In pirate stories, there’s a map where X marks the spot of hidden treasure. Just like those pirates, writers have to find their own buried treasure – or, in this case, imaginary worlds in which the story occurs. Even if it’s a real place, like Chicago, the specifics are unique to the fictional story taking place.
We talked about map-making earlier in the A-Z Challenge, so today I wanted to talk about distance. If you make up a world and a transportation system, all of a sudden the time it takes to get from point A to point B is different: there aren’t cars and well-maintained roads.
In writing EMERALD FIRE and now, EMERALD KEEP, Rachel and I invented a form of transport called a sandsail. After a while, we needed larger vessels, and thus corsairs and cruisers were born. It became material to the plot of EMERALD KEEP how long it took because the characters had to make it to Reghdad (our underground city) before the beginning of Daymonth (when the surface of the planet became too hot for humans to bear).

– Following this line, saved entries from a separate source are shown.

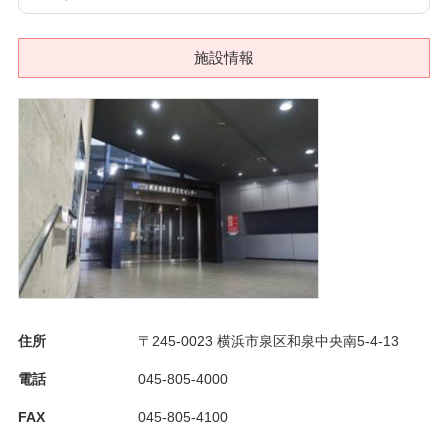
施設情報
住所
〒245-0023
横浜市泉区和泉中央南5-4-13
電話
045-805-4000
FAX
045-805-4100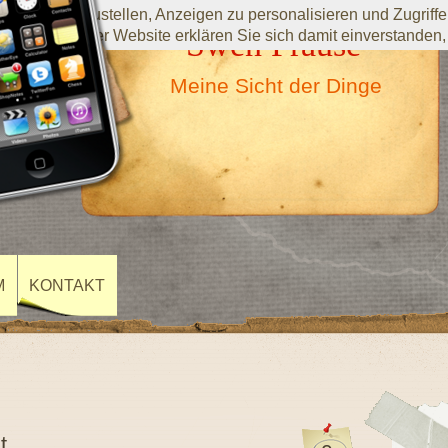
ste bereitzustellen, Anzeigen zu personalisieren und Zugriffe 
Swen Prause
utzung dieser Website erklären Sie sich damit einverstanden,
Meine Sicht der Dinge
M
KONTAKT
t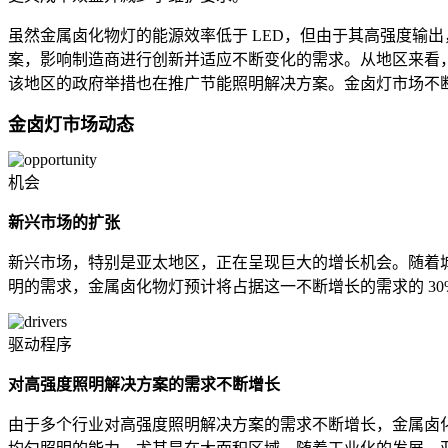
虽然金属卤化物灯的能源效率低于 LED，但由于其高强度输
案，影响制造商进行创新并适应不断变化的需求。从地区来看
该地区的政府举措也在推广节能照明解决方案。金卤灯市场不
金卤灯市场动态
机会
新兴市场的扩张
新兴市场，特别是亚太地区，正在呈现巨大的增长机会。随着
明的需求，金属卤化物灯预计将占据这一不断增长的需求的 3
驱动程序
对高强度照明解决方案的需求不断增长
由于多个行业对高强度照明解决方案的需求不断增长，金属卤化物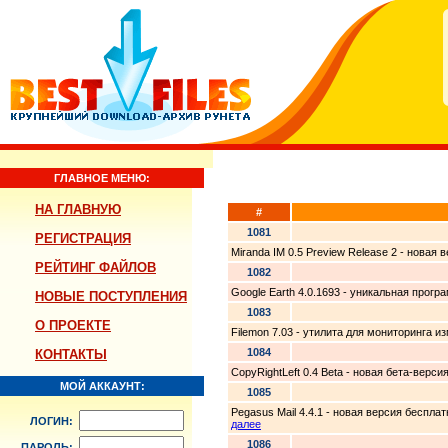
ГЛАВНОЕ МЕНЮ:
НА ГЛАВНУЮ
#
1081
РЕГИСТРАЦИЯ
Miranda IM 0.5 Preview Release 2 - нова
РЕЙТИНГ ФАЙЛОВ
1082
Google Earth 4.0.1693 - уникальная прог
НОВЫЕ ПОСТУПЛЕНИЯ
1083
О ПРОЕКТЕ
Filemon 7.03 - утилита для мониторинга 
1084
КОНТАКТЫ
CopyRightLeft 0.4 Beta - новая бета-верс
МОЙ АККАУНТ:
1085
Pegasus Mail 4.4.1 - новая версия бесп
ЛОГИН:
далее
1086
ПАРОЛЬ: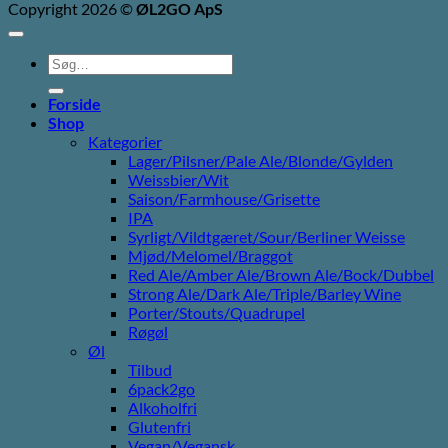
Copyright 2026 ©
ØL2GO ApS
Søg
efter:
Forside
Shop
Kategorier
Lager/Pilsner/Pale Ale/Blonde/Gylden
Weissbier/Wit
Saison/Farmhouse/Grisette
IPA
Syrligt/Vildtgæret/Sour/Berliner Weisse
Mjød/Melomel/Braggot
Red Ale/Amber Ale/Brown Ale/Bock/Dubbel
Strong Ale/Dark Ale/Triple/Barley Wine
Porter/Stouts/Quadrupel
Røgøl
Øl
Tilbud
6pack2go
Alkoholfri
Glutenfri
Vegan/Vegansk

In maps, something called a scale tells the reader what the distance is – it could be miles, as in the case of Mapquest or Google Maps showing you how to get from New York to Los Angeles. It could be feet, in the case of trying to get from one block to a house three blocks away.
With that for context, I give you our creation: the Map of Persis, the first draft of it, anyway. We’ve added to it as we’ve needed to have additional places. But this gives us a great deal of precision in how many days a journey will take and where different places are in relation to each other.
Besides. It was a lot of fun to draw.